Photo by Avi Waxman on Unsplash

Landlords with properties affected by the Costa-Hawkins Housing Act should be aware of a recent ruling which reached the California Appellate Court in May of 2020. In the case of Owens vs City of Oakland Housing, Residential Rent and Relocation Boards, Jonathan Owens, the landlord, owned a four-bedroom single-family home. He lived in one of the rooms and leased out the remaining three rooms to three separate tenants. A tenant filed a complaint asserting there was no rent concession while the property was under construction. Instead of giving an adjustment during the construction period, Owens informed the tenant the property was not subject to rent control because it was a single-family home: he terminated the lease.

Below is an excerpt from the article available on natlawreview.com:

“In its decision, the court focused on the definition of a “dwelling unit” as used in the exception found in Civil Code section 1954.52(a)(3)(A), which provides that “an owner of residential real property may establish the initial and all subsequent rental rates for a dwelling or a unit about which the following is true…It is alienable separate from the title to any other dwelling unit….” . While the landlord defined the dwelling unit as his single-family home; the court, after analyzing the statutory definitions of the term, the determined that the dwelling unit at issue was the separate room being rented to the tenant.[2] As a result, the landlord had converted his single unit dwelling into a multi-unit dwelling that was subject to Oakland’s Rent Adjustment Program since the individual rooms were not alienable separate from the title to any other dwelling unit.”

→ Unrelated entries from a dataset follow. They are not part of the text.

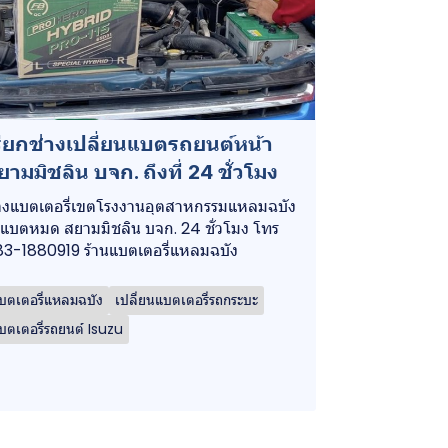
รียกช่างเปลี่ยนแบตรถยนต์หน้า
ยามมิชลิน บจก. ถึงที่ 24 ชั่วโมง
างแบตเตอรี่เขตโรงงานอุตสาหกรรมแหลมฉบัง
แบตหมด สยามมิชลิน บจก. 24 ชั่วโมง โทร
3-1880919 ร้านแบตเตอรี่แหลมฉบัง
บตเตอรี่แหลมฉบัง
เปลี่ยนแบตเตอรี่รถกระบะ
บตเตอรี่รถยนต์ Isuzu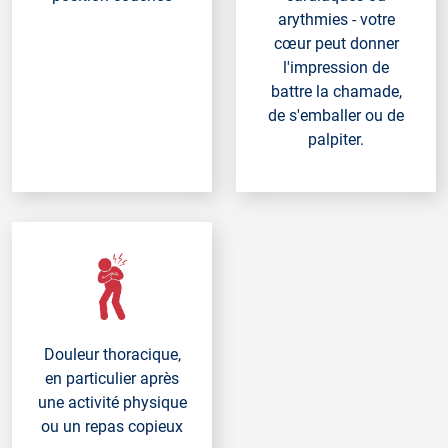
arythmies - votre
cœur peut donner
l'impression de
battre la chamade,
de s'emballer ou de
palpiter.
Douleur thoracique,
en particulier après
une activité physique
ou un repas copieux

Ultimately, tenants renting a room in a single-family home or condominium are entitled to protection established by Oaklands’s Rent Adjustment Program. Landlords who seek protection from rent control through similar leasing practices or exemptions may soon find those considerations disappearing. If you are an investor or landlord of real estate property in California, specifically Los Angeles, you should consider reviewing lease agreements to ensure the entire home or condominium is defined as the “dwelling unit”. As always, please seek legal counsel before entering any lease agreement as there could be long-lasting impacts on the property.